В тот же день нам на глаза показался Якуб-бек. Ранним утром вахтенные заметили всадников, лихо выехавших прямо на берег Амударьи. Первым среди них был Якуб-бек – это и без бинокля хорошо видно. Он снова оделся в роскошный халат, надел на голову стальной шлем с тюрбаном и перепоясался саблей. Ею он и грозил нам, потрясая в воздухе обнаженным клинком и выкрикивая какие-то угрозы. Их и слышно-то не было, что уж говорить о понимании.

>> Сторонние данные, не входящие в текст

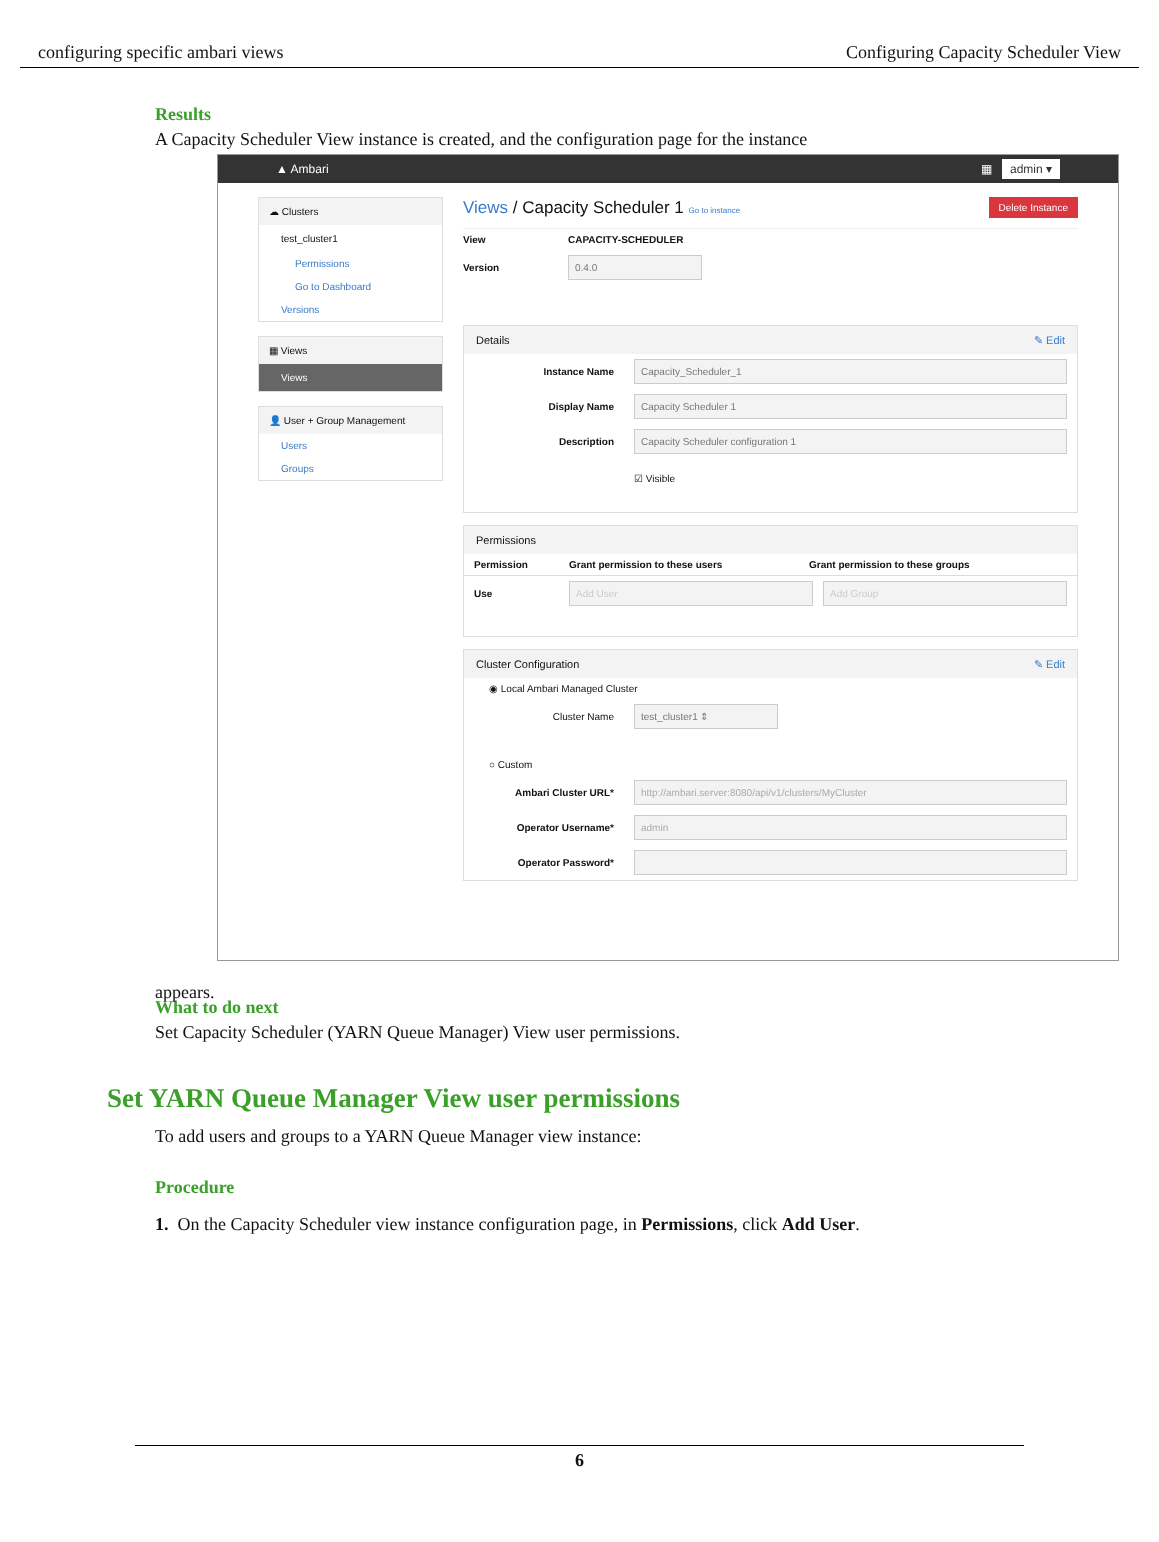configuring specific ambari views Configuring Capacity Scheduler View
Results
A Capacity Scheduler View instance is created, and the configuration page for the instance
appears.
▲ Ambari ▦ admin ▾
☁ Clusters
test_cluster1
Permissions
Go to Dashboard
Versions
▦ Views
Views
👤 User + Group Management
Users
Groups
Views / Capacity Scheduler 1 Go to instance Delete Instance
View CAPACITY-SCHEDULER
Version 0.4.0
Details ✎ Edit
Instance Name Capacity_Scheduler_1
Display Name Capacity Scheduler 1
Description Capacity Scheduler configuration 1
☑ Visible
Permissions
Permission Grant permission to these users Grant permission to these groups
Use Add User Add Group
Cluster Configuration ✎ Edit
◉ Local Ambari Managed Cluster
Cluster Name test_cluster1 ⇕
○ Custom
Ambari Cluster URL* http://ambari.server:8080/api/v1/clusters/MyCluster
Operator Username* admin
Operator Password*
What to do next
Set Capacity Scheduler (YARN Queue Manager) View user permissions.
Set YARN Queue Manager View user permissions
To add users and groups to a YARN Queue Manager view instance:
Procedure
1. On the Capacity Scheduler view instance configuration page, in Permissions, click Add User.
6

– Смотреть по сторонам! – прокричал вахтенный офицер, тот самый мичман Панин, что сдал Можайскому командование пароходом. – Внимательней быть!
Даже мне, проведшему в этих краях не столь много времени, было понятно, что сейчас глядеть надо куда угодно, но только не на машущего саблей и испускающего пронзительные вопли Якуб-бека. Опасность явно придет вовсе не от него. И точно, не прошло и минуты, как с мачты раздался крик впередсмотрящего:
– Две шлюпки прямо по курсу! В каждой – до взвода бойцов!
А следом его поддержал товарищ, еще один матрос из вахтенных.
– Справа по борту – вражеские баллисты! Три единицы! Готовятся к залпу!
– Расчеты к баллистам! – тут же скомандовал Панин, не дожидаясь Можайского, – сейчас пароход был полностью под его ответственностью, пока капитан снова не примет командование. – Всем отойти от бортов! Драгуны, готовиться принять стрелковый бой!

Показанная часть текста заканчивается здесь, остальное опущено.